Come riportato in primis da ‘Il Messaggero Umbria‘, in base ad alcune testimonianze delle persone a bordo di un’autovettura che lo precedeva e che, prima di soccorrerlo, lo avrebbero visto accasciarsi sulla moto e rallentare, fino ad impattare contro il guardrail.
Il dramma si è consumato all’altezza di Sospertole, poco oltre Casacastalda (Perugia), lungo la strada statale 318. Alessandro Biagiotti, dopo il giro turistico in moto e la benedizione, stava rientrando verso Gualdo Tadino, quando il malore gli è risultato fatale.
Gli interventi del personale sanitario sono risultati vani: sul posto sono intervenuti i sanitari del 118, oltre ai vigili del fuoco e l’elisoccorso, che non hanno potuto fare altro che constatare il decesso.
La notizia della scomparsa del 47enne ha sconvolto la comunità di Gualdo Tadino: l'uomo lavorava come trasportatore ed era stimato e benvoluto da tanti.
Alessandro Biagiotti, da appassionato di moto, era stato a Valfabbrica, nella frazione di Casacastalda, dove il Moto Club Dolmen, in collaborazione con la Pro Casacastalda con il patrocinio dei comuni di Valfabbrica e Gualdo Tadino, aveva organizzato la tradizionale “Benedizione dei caschi”.

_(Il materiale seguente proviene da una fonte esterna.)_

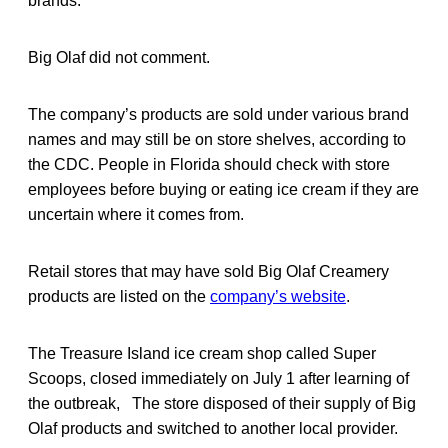
brands.
Big Olaf did not comment.
The company’s products are sold under various brand
names and may still be on store shelves, according to
the CDC. People in Florida should check with store
employees before buying or eating ice cream if they are
uncertain where it comes from.
Retail stores that may have sold Big Olaf Creamery
products are listed on the
company’s website
.
The Treasure Island ice cream shop called Super
Scoops, closed immediately on July 1 after learning of
the outbreak, The store disposed of their supply of Big
Olaf products and switched to another local provider.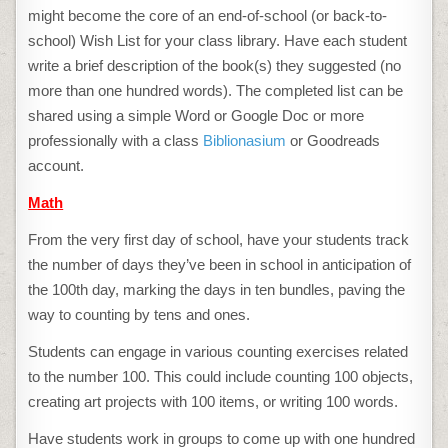
might become the core of an end-of-school (or back-to-
school) Wish List for your class library. Have each student
write a brief description of the book(s) they suggested (no
more than one hundred words). The completed list can be
shared using a simple Word or Google Doc or more
professionally with a class
Biblionasium
or Goodreads
account.
Math
From the very first day of school, have your students track
the number of days they’ve been in school in anticipation of
the 100th day, marking the days in ten bundles, paving the
way to counting by tens and ones.
Students can engage in various counting exercises related
to the number 100. This could include counting 100 objects,
creating art projects with 100 items, or writing 100 words.
Have students work in groups to come up with one hundred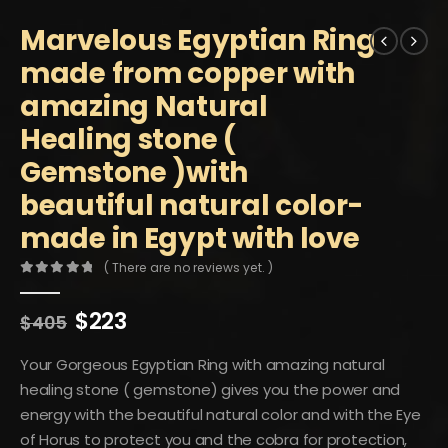
Marvelous Egyptian Ring
made from copper with
amazing Natural
Healing stone (
Gemstone )with
beautiful natural color-
made in Egypt with love
( There are no reviews yet. )
0
out of 5
Original
Current
$
223
$
405
price
price
was:
is:
Your Gorgeous Egyptian Ring with amazing natural
$405.
$223.
healing stone ( gemstone) gives you the power and
energy with the beautiful natural color and with the Eye
of Horus to protect you and the cobra for protection,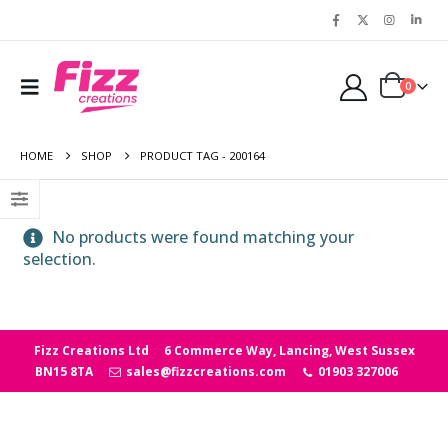
0
HOME
SHOP
PRODUCT TAG -
200164
No products were found matching your
selection.
Fizz Creations Ltd
6 Commerce Way, Lancing, West Sussex
BN15 8TA
sales@fizzcreations.com
01903 327006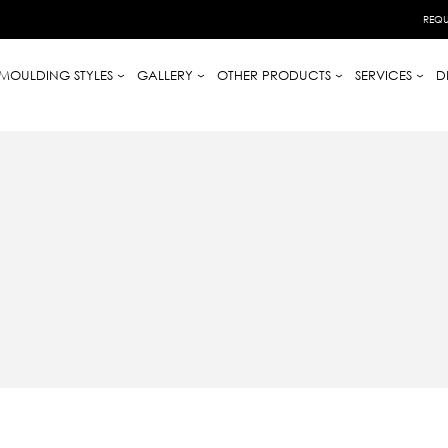
REQU
MOULDING STYLES
GALLERY
OTHER PRODUCTS
SERVICES
D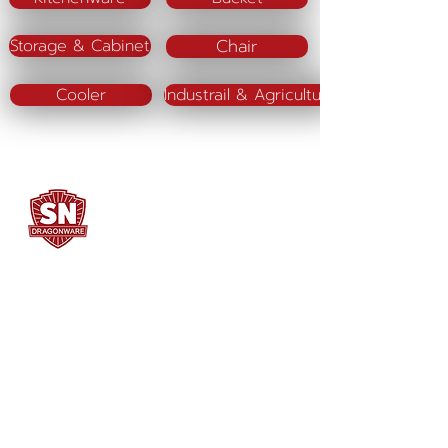
Chair
Storage & Cabinet
Cooler
Industrail & Agriculture
SN DRAGONWARE
"ใช้ดี มีทุกบ้าน"
Manufacturing
Siammatee Co.,Ltd
102 Moo 8 Soi Klongmadue 13
Setthakij Rd. Klongmadue
Krathumbaen
Samutsakhon 74110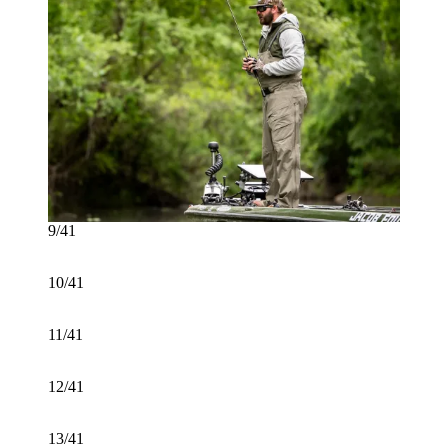
9/41
10/41
11/41
12/41
13/41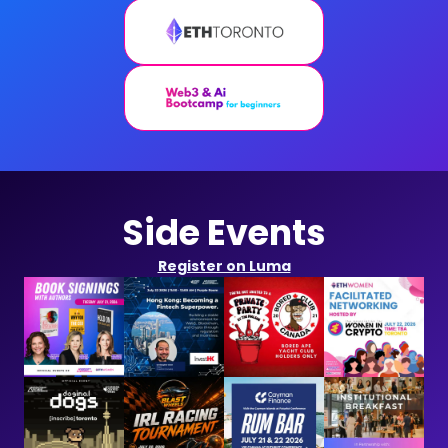
Side Events
Register on Luma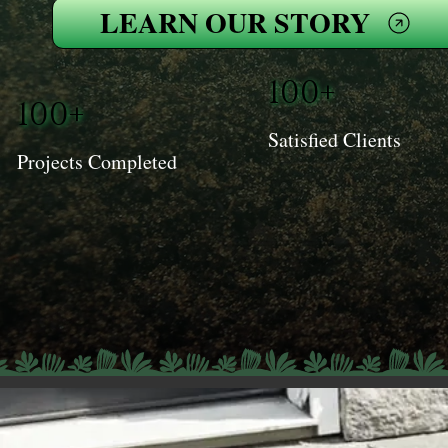
LEARN OUR STORY
100+
100+
Satisfied Clients
Projects Completed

L’evento, punto di riferimento per motociclisti e appassionati provenienti da tutta la regione, doveva rappresentare soltanto il momento simbolico della benedizione a un articolato programma di iniziative, tra turismo, convivialità e beneficenza.
La “Benedizione dei caschi”, officiata da don Antonio Borgo, accompagnata da un minuto di rumore in ricordo degli amici motociclisti scomparsi, è un gesto simbolico e partecipato che unisce emozione e senso di comunità ma che, in questo caso, ha preceduto un'altra vita spezzata.